Aux avant-postes du progrès
Olivier Page

Sur la carte routière de la Patagonie, la bourgade de Villa O’Higgins est représentée par un petit point posé sur les rives d’un lac, au bout d’un trait mince comme un fil, un interminable pointillé figurant la Carretera Austral. C’est net. Le chemin ne va pas plus loin. A l’est, les terres chiliennes bordent la frontière de l’Argentine. Au sud, le lac Villa O’Higgins se termine au pied d’une masse glaciaire immense et blanche, avec des reflets bleus : le Campo de Hielo Sur. Ce ne sont pas quelques glaçons que l’on met dans un verre à l’heure de l’apéritif, mais bel et bien un territoire congelé, aussi grand que trois départements français. Une autre planète, froide et inhospitalière, longue d’environ trois cents kilomètres du nord au sud.

Je contemple cette barrière infranchissable, du moins en apparence, serrée entre la cordillère des Andes et l’océan Pacifique, découpée en une multitude de fjords et d’îlots. Nous nous dirigeons vers ce cul-de-sac. De Cochrane à Puerto Yungay, je retrouve les mêmes paysages de montagnes couvertes de forêts sombres, les mêmes rochers gris, les mêmes cailloux saillants sur la chaussée. Tout recommence de plus belle, après cette incursion dans l’antichambre de la pampa. A nouveau, le corridor long et étroit de la route trace une voie unique dans sa splendide monotonie. Et pourtant je ne ressens jamais l’ennui. Il suffit de regarder le ciel et ses mouvements incessants ou d’observer ses changements de couleurs. A présent, les nuages virent au blanc « antarctique ». Le thermomètre a baissé.
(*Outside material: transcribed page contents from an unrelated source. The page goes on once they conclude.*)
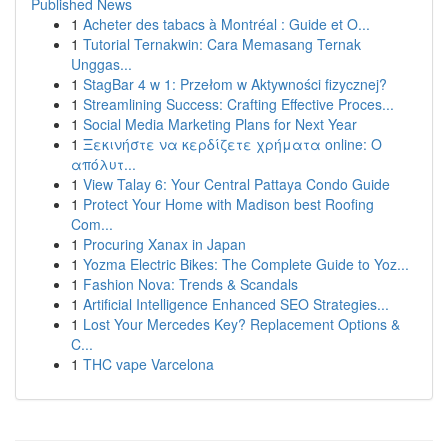
Published News
1
Acheter des tabacs à Montréal : Guide et O...
1
Tutorial Ternakwin: Cara Memasang Ternak
Unggas...
1
StagBar 4 w 1: Przełom w Aktywności fizycznej?
1
Streamlining Success: Crafting Effective Proces...
1
Social Media Marketing Plans for Next Year
1
Ξεκινήστε να κερδίζετε χρήματα online: Ο
απόλυτ...
1
View Talay 6: Your Central Pattaya Condo Guide
1
Protect Your Home with Madison best Roofing
Com...
1
Procuring Xanax in Japan
1
Yozma Electric Bikes: The Complete Guide to Yoz...
1
Fashion Nova: Trends & Scandals
1
Artificial Intelligence Enhanced SEO Strategies...
1
Lost Your Mercedes Key? Replacement Options &
C...
1
THC vape Varcelona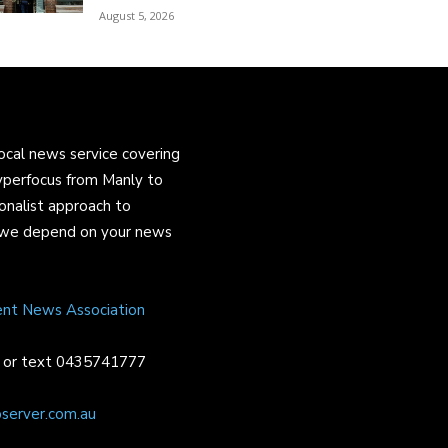
August 5, 2026
ocal news service covering
yperfocus from Manly to
onalist approach to
and we depend on your news
ent News Association
or text 0435741777
server.com.au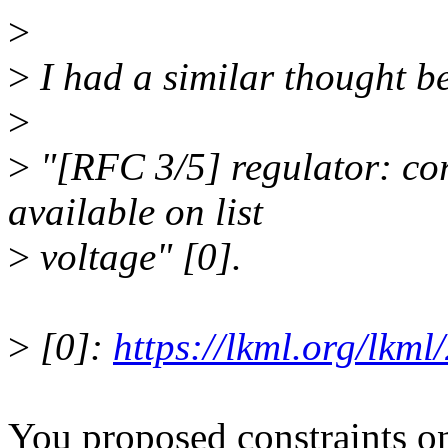
>
>
I had a similar thought b
>
>
"[RFC 3/5] regulator: cor
available on list
>
voltage" [0].
>
[0]:
https://lkml.org/lkm
You proposed constraints o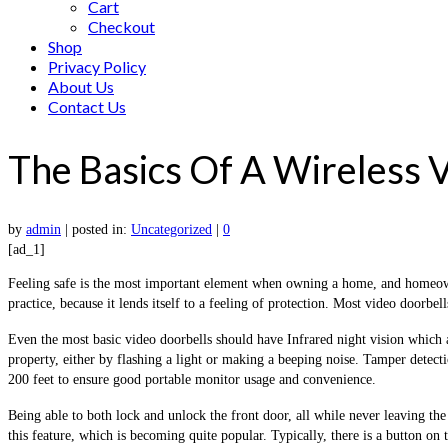
Cart
Checkout
Shop
Privacy Policy
About Us
Contact Us
The Basics Of A Wireless 
by
admin
|
posted in:
Uncategorized
|
0
[ad_1]
Feeling safe is the most important element when owning a home, and homeowner
practice, because it lends itself to a feeling of protection. Most video doorbel
Even the most basic video doorbells should have Infrared night vision which 
property, either by flashing a light or making a beeping noise. Tamper detec
200 feet to ensure good portable monitor usage and convenience.
Being able to both lock and unlock the front door, all while never leaving the
this feature, which is becoming quite popular. Typically, there is a button on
Cette région de la Patagonie chilienne, située entre le 47e et le 49e parallèle de notre planète, connaît les vents les plus redoutables du monde: les quarantièmes rugissants, bien connus des marins du Pacifique. Ces vents tournent à longueur d’année, comme des derviches hystériques, autour de l’hémisphère sud, sans jamais s’arrêter. On m’a dit que certains jours, des habitants de Punta Arenas ont vu des chats voler! Là encore, il ne s’agit pas de catastrophes naturelles qui s’abattent sporadiquement sur la terre, comme des cyclones ou des ouragans, non, c’est l’ordinaire, le menu quotidien du Patagon.
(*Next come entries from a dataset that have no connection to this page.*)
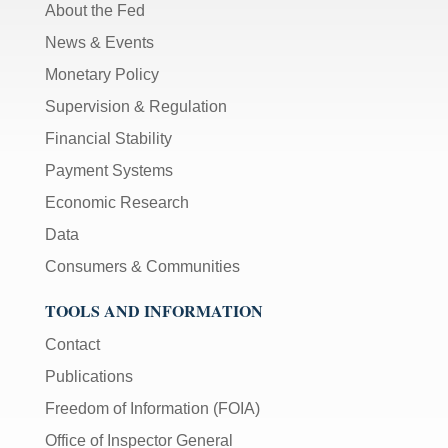
About the Fed
News & Events
Monetary Policy
Supervision & Regulation
Financial Stability
Payment Systems
Economic Research
Data
Consumers & Communities
TOOLS AND INFORMATION
Contact
Publications
Freedom of Information (FOIA)
Office of Inspector General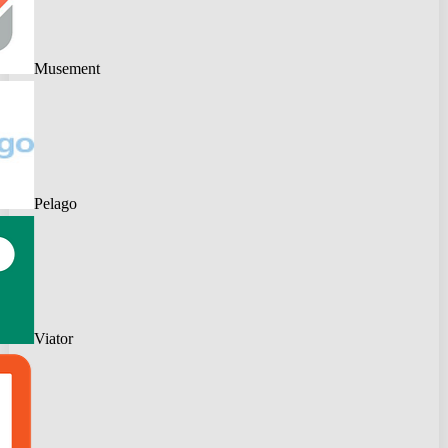
Musement
Pelago
Viator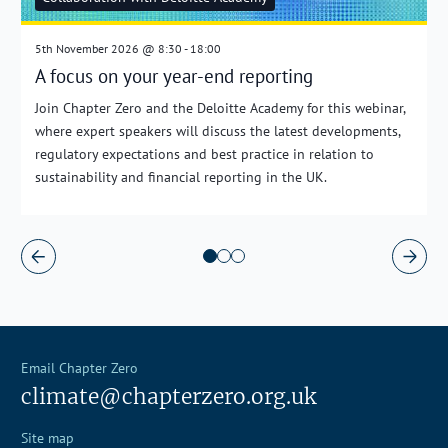
5th November 2026 @ 8:30 - 18:00
A focus on your year-end reporting
Join Chapter Zero and the Deloitte Academy for this webinar,
where expert speakers will discuss the latest developments,
regulatory expectations and best practice in relation to
sustainability and financial reporting in the UK.
Email Chapter Zero
climate@chapterzero.org.uk
Site map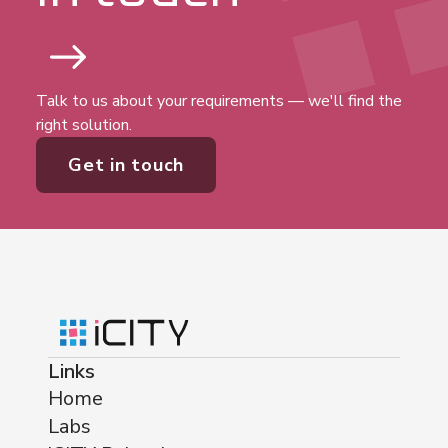
Talk to us about your requirements — we'll find the
right solution.
Get in touch
Links
Home
Labs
A Puerto Yungay, nous sommes surpris par le crépuscule. Il est trop tard pour traverser le fjord, le bateau ne nous a pas attendus. Camilo part à la recherche d’un endroit sec pour dormir. Puerto Yungay n’est même pas un village, mais un simple lieu-dit, un embryon de hameau, esquisse de bourgade future. La piste passe sous une grande arche en bois qui porte une inscription : « Les obstacles sont faits pour être vaincus ! ». Comme dans un catéchisme martial et viril, il faut y voir une manière d’encourager les pionniers de la région dans leurs efforts et de les aider à surmonter les épreuves du climat et de l’isolement. La piste s’achève par un quai où je remarque une stèle : « Puerto Yungay - Route inaugurée en 1991 - Carretera Austral Longitudinal initiée par le général Pinochet - Km: 1180. »

Les Terres de décembre d'Olivier Page, éditions Lucien Souny, 208 p.